A ‘Lives of Others’ Strategy For the Sochi Olympics

December 11, 2013

In a blow to President Vladimir Putin, German President Joachim Gauck’s has declined an invitation to attend the Sochi Olympic games. President Gauck’s gesture is also a boost for opposition leaders who believe the attendance by foreign dignitaries at the games would legitimize Putin and give tacit acceptance to his mounting campaign against Russia’s democracy movement.

Anyone who does go to Sochi will themselves be subject to many of the same restrictions that ordinary Russians face. By decree, there will be no demonstrations in Sochi for the duration of the Olympic Games. In addition, say experts Andrei Soldatov and Irina Borogan, Russian security services will conduct intrusive surveillance of visitors, including of their laptops and cell phones. According to Soldatov and Borogan, Russian authorities are more worried about the threat of foreign ideological subversion than terrorism.

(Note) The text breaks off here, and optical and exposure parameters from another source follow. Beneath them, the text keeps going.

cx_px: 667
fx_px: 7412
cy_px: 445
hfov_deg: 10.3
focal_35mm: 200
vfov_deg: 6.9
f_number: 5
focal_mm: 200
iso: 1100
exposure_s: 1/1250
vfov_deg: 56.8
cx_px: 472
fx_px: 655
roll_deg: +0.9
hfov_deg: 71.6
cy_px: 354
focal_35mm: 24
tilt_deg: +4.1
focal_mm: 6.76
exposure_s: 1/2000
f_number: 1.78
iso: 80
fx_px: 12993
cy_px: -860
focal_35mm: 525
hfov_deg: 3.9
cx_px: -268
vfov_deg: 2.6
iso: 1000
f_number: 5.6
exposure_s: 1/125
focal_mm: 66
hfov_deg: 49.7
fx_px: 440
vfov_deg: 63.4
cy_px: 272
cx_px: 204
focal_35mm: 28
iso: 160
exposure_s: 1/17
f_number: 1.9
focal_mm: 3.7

The U.S. State Department has advised travelers to leave these devices at home, or wipe them clean of private data. What if instead, visitors brought to Sochi cell phones and laptops loaded with material designed to persuade the eavesdroppers to desert Putin?

The importance of changing the minds of those in power was central to one of the most famous documents of anti-communist dissent Vaclav Havel’s essay, The Power of the Powerless. In it, Havel writes of a communist everyman, a greengrocer, who one day suddenly stops hanging a Party slogan in his shop window and begins to “live within the truth,” discovering “his suppressed identity and dignity” and learning to “express solidarity with those whom his conscience commands him to support.” For Havel, the power of “living in truth” was its potential to unleash the same transformation among those inside the communist regime, “that is to say, on everyone who is living within the lie and who may be struck at any moment (in theory, at least) by the force of truth….”

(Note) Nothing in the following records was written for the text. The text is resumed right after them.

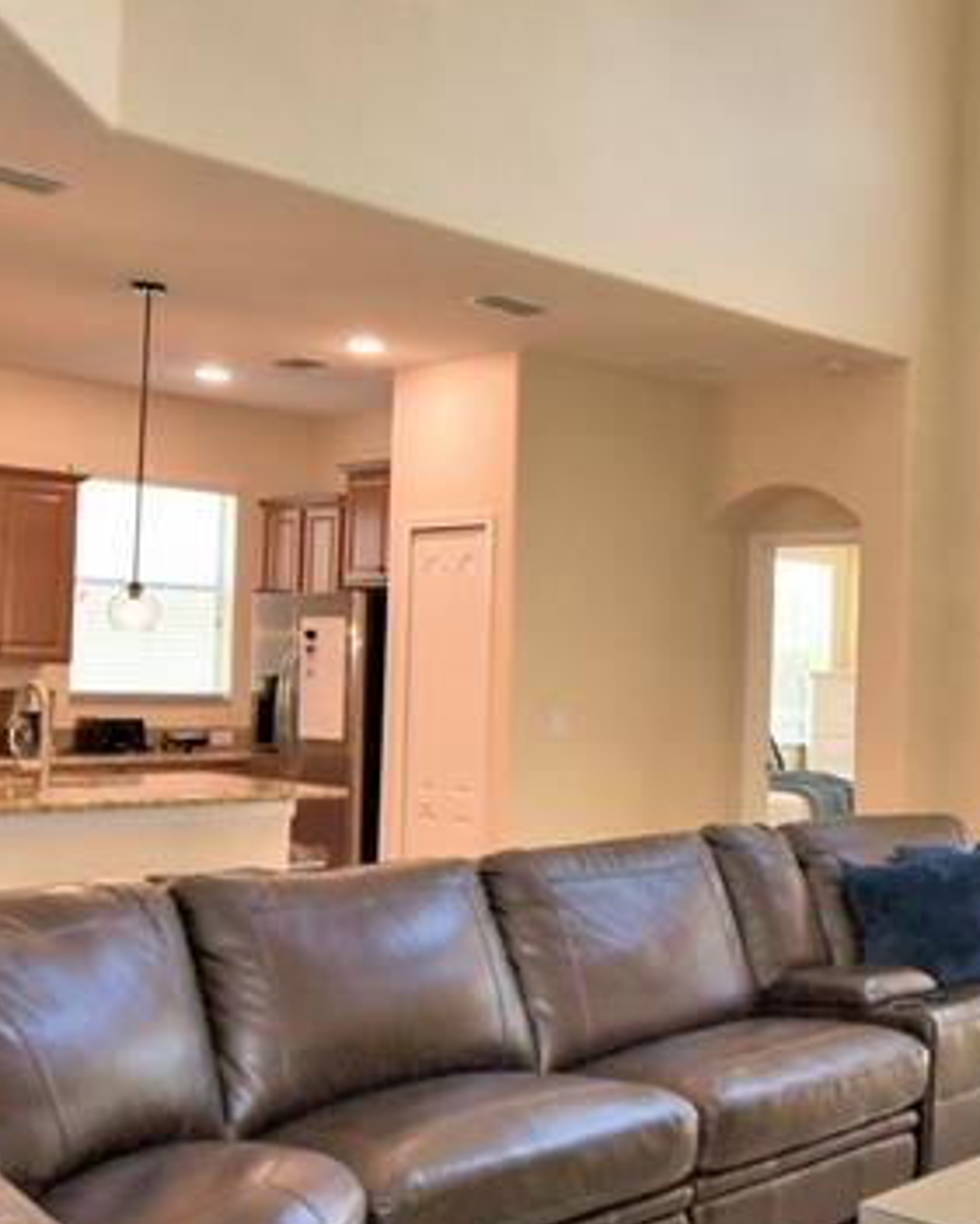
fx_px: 1486
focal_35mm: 41
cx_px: 865
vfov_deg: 44.8
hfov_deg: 34.6
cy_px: 649
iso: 160
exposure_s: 1/60
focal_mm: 10
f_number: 4.5
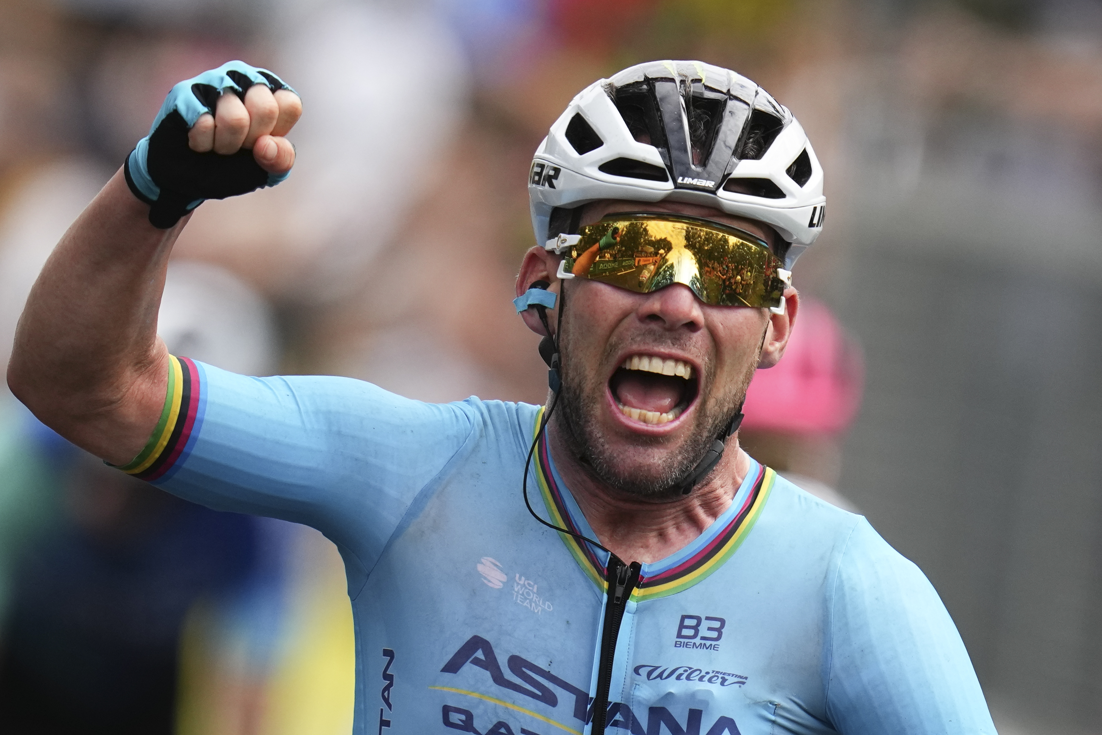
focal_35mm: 400
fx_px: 12243
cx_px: 551
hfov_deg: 5.2
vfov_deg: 3.4
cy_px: 368
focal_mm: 400
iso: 640
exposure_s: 1/3200
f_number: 3.2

One such person is Alexander Kazmin, a police officer, was called to support the government’s charges of assault against Mikhail Kosenko, a participant in a May 6, 2012 democracy demonstration in Moscow that turned violent. When asked by the prosecution to identify Kosenko, as his attacker, Officer Kazmin refused. “I am not Russian trash,” Officer Kazmin said, according to the Moscow Times, when he testified that he didn’t recognize Kosenko and did not want him to go to jail. Nevertheless, Kosenko, described by an independent psychiatrist as non-violent, was found guilty and sentenced to compulsory, indefinite psychiatric treatment.

Admittedly, agents of Russia’s security services might not be moved by Havel’s elliptical language and abstract arguments. It might be better to emulate Pu Zhiqiang, a Chinese human rights lawyer.  When Public Security Bureau agents follow him during sensitive political events, like the anniversary of the June 4 Tiananmen Square massacre,  Pu screens the movie The Lives of Others in a conference room at his law office. The 2006, Oscar-winning film is about an East German State security (Stasi) agent and the playwright he has been assigned to spy on. In the film, moved at first by the poetry and music he overhears, the Stasi agent begins to sympathize with the playwright and ultimately protects him from the regime.

Encouraging people to abandon Russia’s repressive machinery is the implicit goal of the U.S. law adopted last year that seeks to penalize Russians responsible for gross human rights abuses and corruption. So far, the number of people sanctioned under the act, named for Sergei Magnitsky, a lawyer who died in jail while struggling to expose official corruption, is small — 18 on a public list and an unknown number on a classified list. (A new list is due this week.) The important – and perhaps unknowable number – is how many Russians react to the Magnitsky sanctions by privately refusing to carry out the regime’s repressive program, choosing self-respect instead.

Hosting the games does not lead automatically to liberalization. If anything, Beijing’s hosting of the 2008 Summer Olympic games turned out to be a net loss for freedom and human rights. The Communist Party rounded up dissidents and dictated news coverage, before and during the games, and still does. Today the Party is engaged in a new round of arrests and General Secretary Xi Jinping is arrogating new powers to himself. South Korea’s democratic transition in the late 1980s, often cited as an example of how hosting the games led to liberalization, owed as much or more to other factors, including pressure by the U.S. at crucial moments.

World leaders should follow President Gauck’s example. But anyone who does attend might consider turning Russia’s surveillance program back on itself, delivering to the regime’s foot soldiers films, poetry and music containing themes like empathy for suffering and admiration for the struggle for freedom. Or shame. Visitors might load up iPads and cell phones with the memoirs of dissidents, like the nuclear physicist and Nobel Peace Prize winner Andrei Sakharov, or for that matter the KGB files on him published by Yale University Press, so that they will know their treatment of today’s Russian resisters will be preserved for future generations – including their own children – and think better of it.